* _Job_
Wherever the word "DataWidth" appears in a line of the data, that line should be copied.

# # #

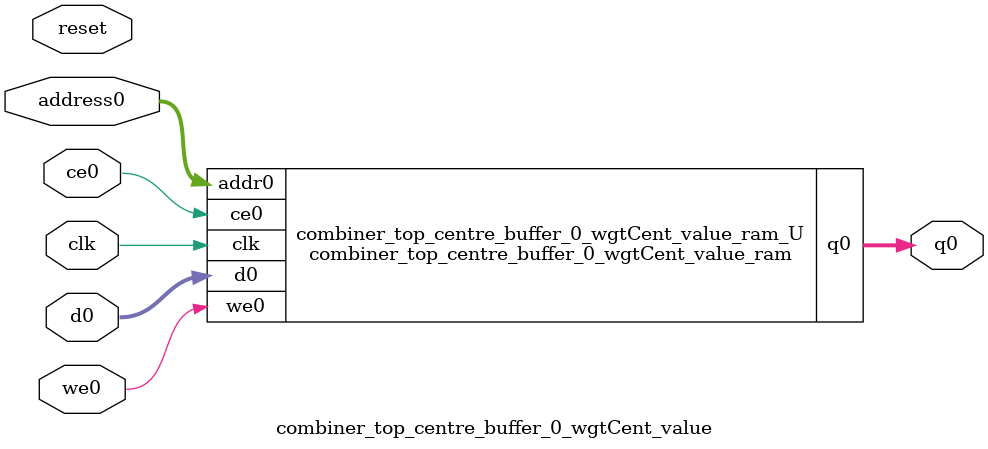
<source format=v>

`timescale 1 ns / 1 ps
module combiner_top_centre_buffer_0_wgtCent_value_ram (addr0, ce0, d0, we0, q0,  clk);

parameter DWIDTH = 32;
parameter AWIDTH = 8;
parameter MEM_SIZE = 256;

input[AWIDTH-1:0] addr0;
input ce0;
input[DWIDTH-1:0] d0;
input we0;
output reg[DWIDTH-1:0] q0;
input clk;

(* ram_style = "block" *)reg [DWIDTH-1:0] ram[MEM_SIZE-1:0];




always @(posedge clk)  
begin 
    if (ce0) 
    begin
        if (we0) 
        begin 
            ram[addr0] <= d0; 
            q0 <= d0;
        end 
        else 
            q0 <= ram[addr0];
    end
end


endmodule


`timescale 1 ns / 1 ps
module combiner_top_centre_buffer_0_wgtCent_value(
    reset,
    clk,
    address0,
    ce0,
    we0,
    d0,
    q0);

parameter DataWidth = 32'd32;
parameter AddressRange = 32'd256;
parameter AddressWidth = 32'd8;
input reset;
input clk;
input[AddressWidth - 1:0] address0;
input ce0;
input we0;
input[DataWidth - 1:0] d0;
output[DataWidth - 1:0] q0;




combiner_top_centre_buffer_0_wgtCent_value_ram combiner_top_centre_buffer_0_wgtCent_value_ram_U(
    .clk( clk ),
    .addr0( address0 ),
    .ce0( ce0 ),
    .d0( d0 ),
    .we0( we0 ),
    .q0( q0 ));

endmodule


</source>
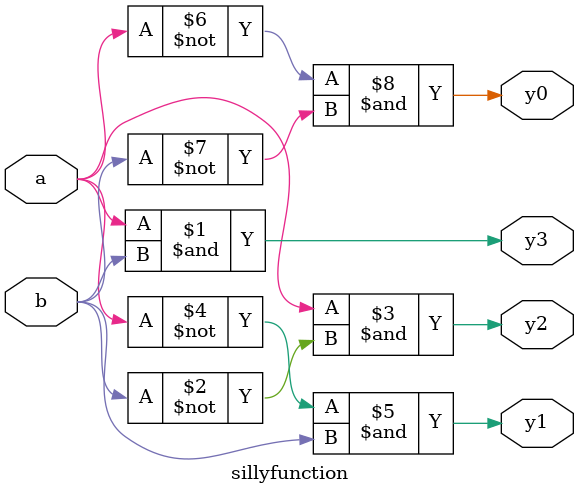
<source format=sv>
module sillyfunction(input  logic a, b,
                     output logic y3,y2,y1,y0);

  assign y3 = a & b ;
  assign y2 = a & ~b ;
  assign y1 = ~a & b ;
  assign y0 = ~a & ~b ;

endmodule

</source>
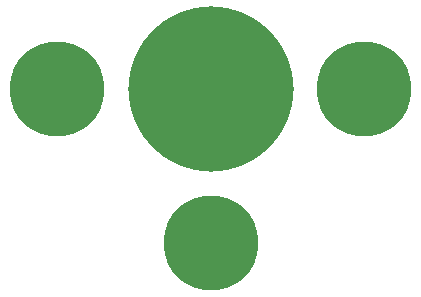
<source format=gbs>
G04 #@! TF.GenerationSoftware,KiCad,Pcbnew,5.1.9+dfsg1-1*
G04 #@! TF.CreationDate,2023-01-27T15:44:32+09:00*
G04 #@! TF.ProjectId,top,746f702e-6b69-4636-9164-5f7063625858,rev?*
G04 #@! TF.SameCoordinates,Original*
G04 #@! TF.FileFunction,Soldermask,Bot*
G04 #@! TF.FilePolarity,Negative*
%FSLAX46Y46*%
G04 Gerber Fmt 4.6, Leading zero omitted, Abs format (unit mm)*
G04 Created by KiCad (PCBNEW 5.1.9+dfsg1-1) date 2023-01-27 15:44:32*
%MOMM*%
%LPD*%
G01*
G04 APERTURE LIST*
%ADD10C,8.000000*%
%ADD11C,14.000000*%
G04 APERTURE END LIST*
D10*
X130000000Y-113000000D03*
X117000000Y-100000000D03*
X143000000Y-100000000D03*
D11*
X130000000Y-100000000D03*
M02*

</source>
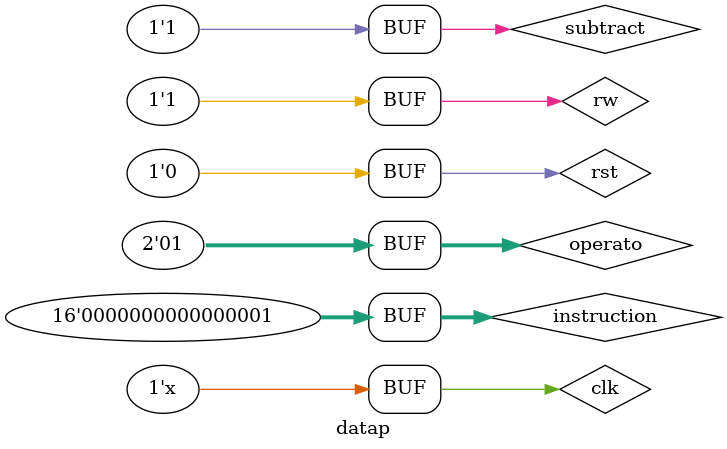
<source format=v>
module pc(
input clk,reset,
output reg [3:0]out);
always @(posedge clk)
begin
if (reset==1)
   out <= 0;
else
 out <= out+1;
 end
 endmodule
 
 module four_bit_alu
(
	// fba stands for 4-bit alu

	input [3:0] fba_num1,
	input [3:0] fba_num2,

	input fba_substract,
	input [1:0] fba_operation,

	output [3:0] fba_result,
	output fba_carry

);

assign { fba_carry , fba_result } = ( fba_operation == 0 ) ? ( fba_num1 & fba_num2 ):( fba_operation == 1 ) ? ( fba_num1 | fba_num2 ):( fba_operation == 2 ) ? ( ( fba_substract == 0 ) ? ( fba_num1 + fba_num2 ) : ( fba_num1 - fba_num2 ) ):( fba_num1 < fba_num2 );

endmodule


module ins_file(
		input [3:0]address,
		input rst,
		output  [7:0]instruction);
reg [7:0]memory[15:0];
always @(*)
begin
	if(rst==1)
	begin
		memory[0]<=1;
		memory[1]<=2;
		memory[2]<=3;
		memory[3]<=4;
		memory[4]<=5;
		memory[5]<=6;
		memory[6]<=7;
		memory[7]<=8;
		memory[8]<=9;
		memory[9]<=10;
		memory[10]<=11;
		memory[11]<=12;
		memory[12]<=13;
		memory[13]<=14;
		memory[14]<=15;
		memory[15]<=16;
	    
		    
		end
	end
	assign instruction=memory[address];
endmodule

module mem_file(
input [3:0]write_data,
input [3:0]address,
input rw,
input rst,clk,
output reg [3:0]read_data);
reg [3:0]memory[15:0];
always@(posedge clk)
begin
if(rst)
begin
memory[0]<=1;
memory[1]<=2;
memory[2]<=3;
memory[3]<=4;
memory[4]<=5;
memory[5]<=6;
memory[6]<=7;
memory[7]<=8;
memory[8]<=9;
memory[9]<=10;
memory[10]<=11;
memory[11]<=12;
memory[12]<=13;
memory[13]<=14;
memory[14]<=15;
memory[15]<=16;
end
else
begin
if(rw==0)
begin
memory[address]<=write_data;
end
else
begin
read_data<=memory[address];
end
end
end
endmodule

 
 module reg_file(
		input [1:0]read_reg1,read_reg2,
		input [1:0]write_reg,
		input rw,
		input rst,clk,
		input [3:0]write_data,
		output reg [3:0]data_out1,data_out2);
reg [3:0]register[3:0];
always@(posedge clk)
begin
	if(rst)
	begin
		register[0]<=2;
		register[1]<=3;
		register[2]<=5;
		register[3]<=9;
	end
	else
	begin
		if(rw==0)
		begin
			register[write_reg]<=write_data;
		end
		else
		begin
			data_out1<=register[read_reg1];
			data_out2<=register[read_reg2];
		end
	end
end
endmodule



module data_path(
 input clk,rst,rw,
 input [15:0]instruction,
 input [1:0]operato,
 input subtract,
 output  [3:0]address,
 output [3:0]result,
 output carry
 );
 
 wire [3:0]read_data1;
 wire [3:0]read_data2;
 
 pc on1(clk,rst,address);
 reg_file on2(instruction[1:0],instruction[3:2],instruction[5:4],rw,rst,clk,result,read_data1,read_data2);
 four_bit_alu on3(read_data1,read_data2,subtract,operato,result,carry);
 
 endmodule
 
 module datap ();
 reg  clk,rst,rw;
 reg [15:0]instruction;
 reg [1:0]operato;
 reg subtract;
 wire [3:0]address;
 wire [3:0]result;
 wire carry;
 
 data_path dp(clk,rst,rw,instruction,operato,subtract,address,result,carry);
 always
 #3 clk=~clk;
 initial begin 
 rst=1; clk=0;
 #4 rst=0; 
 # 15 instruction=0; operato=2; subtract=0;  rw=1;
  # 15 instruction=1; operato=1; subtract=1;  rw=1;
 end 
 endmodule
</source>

# # #

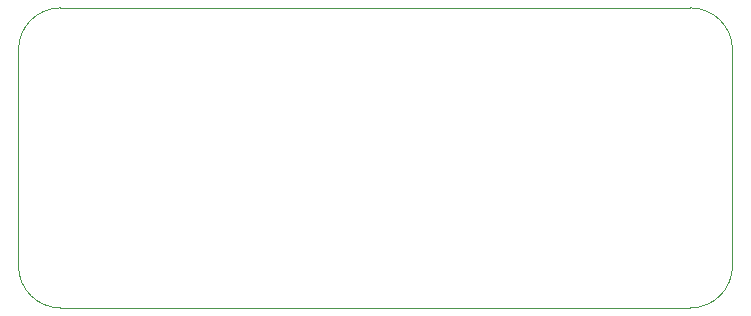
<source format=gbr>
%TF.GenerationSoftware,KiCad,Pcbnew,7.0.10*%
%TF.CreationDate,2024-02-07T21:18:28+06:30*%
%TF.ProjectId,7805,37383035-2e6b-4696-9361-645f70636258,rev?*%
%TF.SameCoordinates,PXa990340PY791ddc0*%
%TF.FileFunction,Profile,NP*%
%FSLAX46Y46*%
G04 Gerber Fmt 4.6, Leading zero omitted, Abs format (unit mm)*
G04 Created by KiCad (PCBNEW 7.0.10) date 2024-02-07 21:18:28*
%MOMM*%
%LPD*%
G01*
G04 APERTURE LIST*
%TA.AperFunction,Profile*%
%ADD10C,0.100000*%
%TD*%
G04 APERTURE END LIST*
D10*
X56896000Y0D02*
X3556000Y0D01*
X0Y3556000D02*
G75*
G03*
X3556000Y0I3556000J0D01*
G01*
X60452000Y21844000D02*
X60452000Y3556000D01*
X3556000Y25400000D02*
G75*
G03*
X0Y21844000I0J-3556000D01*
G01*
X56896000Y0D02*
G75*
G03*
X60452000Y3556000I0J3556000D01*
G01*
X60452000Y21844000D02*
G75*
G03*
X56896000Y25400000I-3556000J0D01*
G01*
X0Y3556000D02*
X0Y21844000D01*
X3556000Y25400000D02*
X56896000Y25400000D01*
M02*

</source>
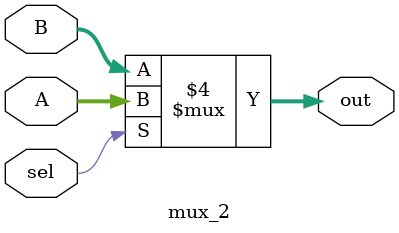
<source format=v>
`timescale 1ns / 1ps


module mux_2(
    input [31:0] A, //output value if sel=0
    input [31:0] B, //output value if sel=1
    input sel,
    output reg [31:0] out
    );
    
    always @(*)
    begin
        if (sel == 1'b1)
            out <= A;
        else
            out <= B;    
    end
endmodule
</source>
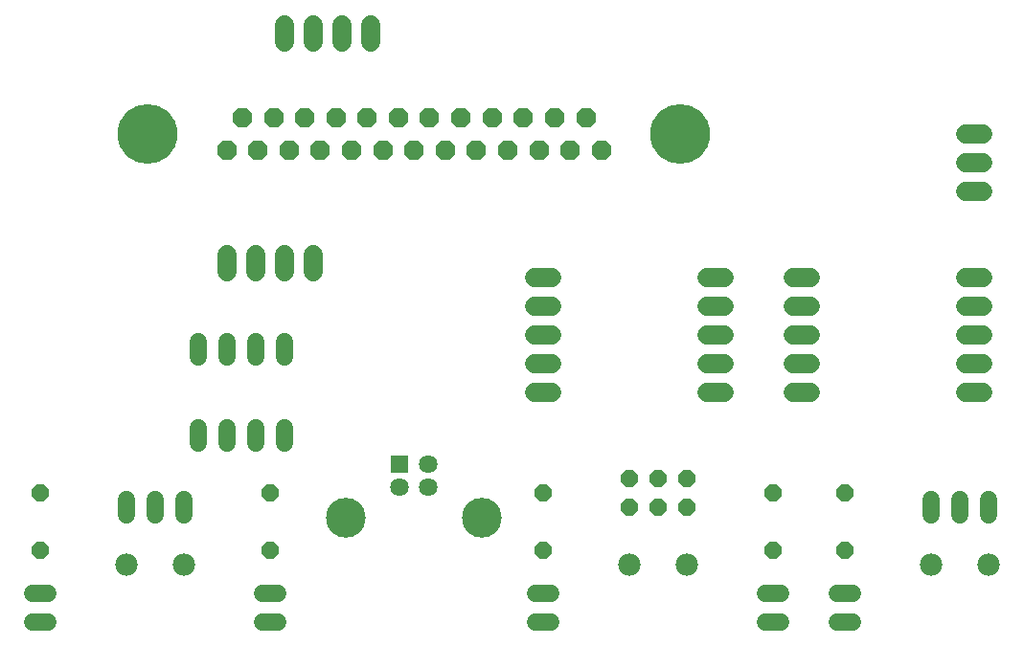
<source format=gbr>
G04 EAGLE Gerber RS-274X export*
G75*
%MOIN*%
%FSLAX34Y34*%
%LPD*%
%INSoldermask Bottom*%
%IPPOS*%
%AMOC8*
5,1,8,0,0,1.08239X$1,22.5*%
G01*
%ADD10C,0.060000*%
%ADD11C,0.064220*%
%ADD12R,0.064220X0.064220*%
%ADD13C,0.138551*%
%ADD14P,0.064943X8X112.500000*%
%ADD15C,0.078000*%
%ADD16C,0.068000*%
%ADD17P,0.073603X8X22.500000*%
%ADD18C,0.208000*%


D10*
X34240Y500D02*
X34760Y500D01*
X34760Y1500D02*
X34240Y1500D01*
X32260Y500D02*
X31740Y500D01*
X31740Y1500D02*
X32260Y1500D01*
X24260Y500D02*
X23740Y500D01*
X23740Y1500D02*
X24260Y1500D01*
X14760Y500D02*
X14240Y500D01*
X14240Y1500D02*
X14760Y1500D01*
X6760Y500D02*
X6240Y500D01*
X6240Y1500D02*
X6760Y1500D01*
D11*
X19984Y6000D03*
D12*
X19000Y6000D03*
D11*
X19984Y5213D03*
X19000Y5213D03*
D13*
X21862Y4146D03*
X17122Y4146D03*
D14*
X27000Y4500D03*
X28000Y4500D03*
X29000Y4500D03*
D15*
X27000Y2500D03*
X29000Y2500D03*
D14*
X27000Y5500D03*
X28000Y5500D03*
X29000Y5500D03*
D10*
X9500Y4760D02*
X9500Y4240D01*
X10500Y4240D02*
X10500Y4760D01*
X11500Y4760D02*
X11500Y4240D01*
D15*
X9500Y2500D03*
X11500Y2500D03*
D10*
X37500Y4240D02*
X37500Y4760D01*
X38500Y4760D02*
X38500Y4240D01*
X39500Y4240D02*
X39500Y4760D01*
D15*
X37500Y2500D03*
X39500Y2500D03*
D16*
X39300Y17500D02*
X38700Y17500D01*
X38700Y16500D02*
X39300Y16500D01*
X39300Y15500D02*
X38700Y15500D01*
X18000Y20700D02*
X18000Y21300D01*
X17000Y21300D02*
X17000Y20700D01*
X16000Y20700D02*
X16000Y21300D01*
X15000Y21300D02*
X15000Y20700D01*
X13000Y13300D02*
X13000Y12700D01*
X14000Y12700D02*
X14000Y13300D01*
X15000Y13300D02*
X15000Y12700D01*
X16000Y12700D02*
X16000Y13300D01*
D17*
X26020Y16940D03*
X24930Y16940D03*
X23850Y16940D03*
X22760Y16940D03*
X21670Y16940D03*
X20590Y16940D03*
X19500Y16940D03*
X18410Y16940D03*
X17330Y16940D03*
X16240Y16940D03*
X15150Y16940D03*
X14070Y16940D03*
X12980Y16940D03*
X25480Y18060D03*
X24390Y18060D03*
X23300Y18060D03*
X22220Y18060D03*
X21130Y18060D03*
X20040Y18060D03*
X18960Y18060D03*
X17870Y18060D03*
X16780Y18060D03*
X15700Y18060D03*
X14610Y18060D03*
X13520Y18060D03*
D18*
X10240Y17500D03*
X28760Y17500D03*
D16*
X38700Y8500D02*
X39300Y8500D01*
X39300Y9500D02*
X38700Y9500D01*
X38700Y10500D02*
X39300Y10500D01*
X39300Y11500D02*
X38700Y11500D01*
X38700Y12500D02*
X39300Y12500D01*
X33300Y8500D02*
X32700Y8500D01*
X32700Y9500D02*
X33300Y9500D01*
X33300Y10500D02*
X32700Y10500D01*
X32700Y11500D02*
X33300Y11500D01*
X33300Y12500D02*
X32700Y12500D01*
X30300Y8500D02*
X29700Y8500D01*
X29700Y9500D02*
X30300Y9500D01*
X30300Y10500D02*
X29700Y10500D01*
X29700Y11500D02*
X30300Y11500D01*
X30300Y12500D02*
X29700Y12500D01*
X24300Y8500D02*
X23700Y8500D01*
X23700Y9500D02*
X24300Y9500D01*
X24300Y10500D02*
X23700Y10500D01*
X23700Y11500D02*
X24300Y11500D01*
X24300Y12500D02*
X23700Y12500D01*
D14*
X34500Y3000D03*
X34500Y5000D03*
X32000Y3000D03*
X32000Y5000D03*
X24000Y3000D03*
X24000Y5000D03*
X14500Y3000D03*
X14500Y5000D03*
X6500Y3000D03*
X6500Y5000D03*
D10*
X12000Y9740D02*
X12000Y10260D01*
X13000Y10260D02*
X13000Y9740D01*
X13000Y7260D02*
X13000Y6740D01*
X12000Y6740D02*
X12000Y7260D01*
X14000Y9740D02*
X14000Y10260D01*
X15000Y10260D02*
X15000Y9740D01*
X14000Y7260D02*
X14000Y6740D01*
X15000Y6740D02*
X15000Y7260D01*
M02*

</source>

# # #

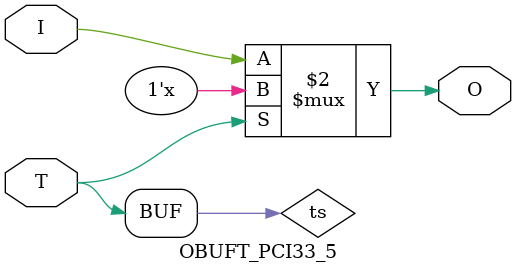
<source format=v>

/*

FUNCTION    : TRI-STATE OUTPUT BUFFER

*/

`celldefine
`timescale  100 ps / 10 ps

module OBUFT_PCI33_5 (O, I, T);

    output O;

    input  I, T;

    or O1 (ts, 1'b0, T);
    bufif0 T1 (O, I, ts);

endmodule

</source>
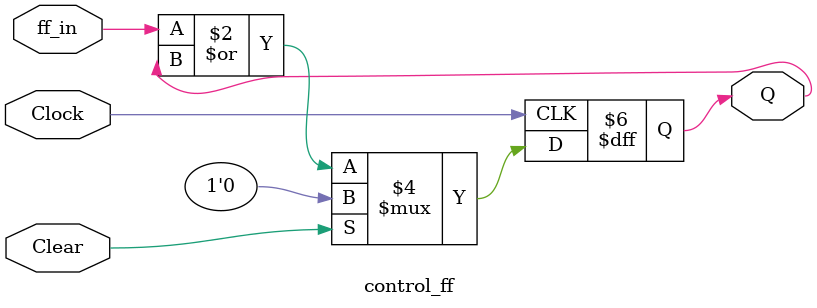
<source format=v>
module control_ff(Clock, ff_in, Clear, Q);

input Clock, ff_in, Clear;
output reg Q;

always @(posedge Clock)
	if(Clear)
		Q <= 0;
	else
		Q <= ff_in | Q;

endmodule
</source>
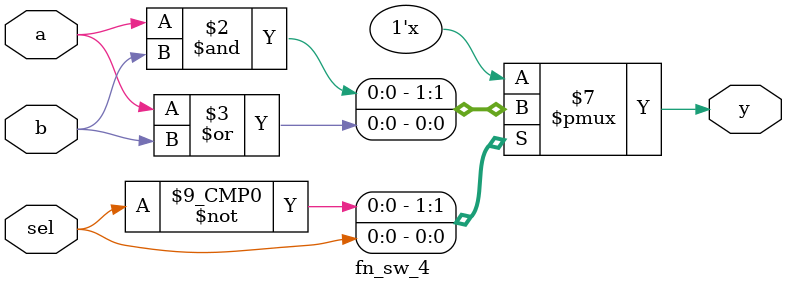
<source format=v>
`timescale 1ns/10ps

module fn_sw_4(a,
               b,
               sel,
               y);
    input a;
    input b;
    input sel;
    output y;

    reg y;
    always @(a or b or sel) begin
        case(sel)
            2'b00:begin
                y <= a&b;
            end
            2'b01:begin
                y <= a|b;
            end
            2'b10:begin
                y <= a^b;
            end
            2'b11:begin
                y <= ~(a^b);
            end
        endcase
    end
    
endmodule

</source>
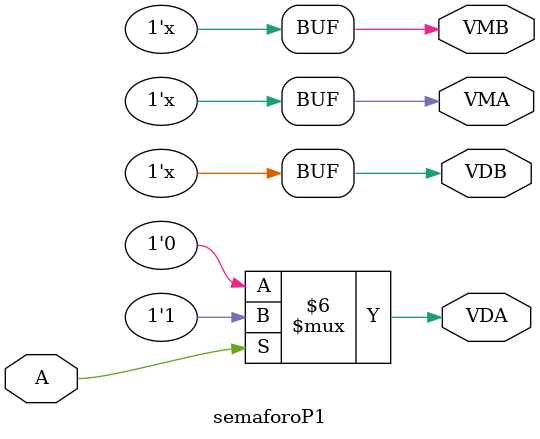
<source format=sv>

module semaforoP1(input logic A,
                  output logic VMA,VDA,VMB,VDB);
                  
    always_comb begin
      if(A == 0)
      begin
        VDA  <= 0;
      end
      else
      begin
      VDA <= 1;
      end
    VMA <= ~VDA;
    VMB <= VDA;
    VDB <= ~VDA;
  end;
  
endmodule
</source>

# # #

* _Output_
parameter DataWidth = 32'd32;
input[DataWidth - 1:0] d0;
output[DataWidth - 1:0] q0;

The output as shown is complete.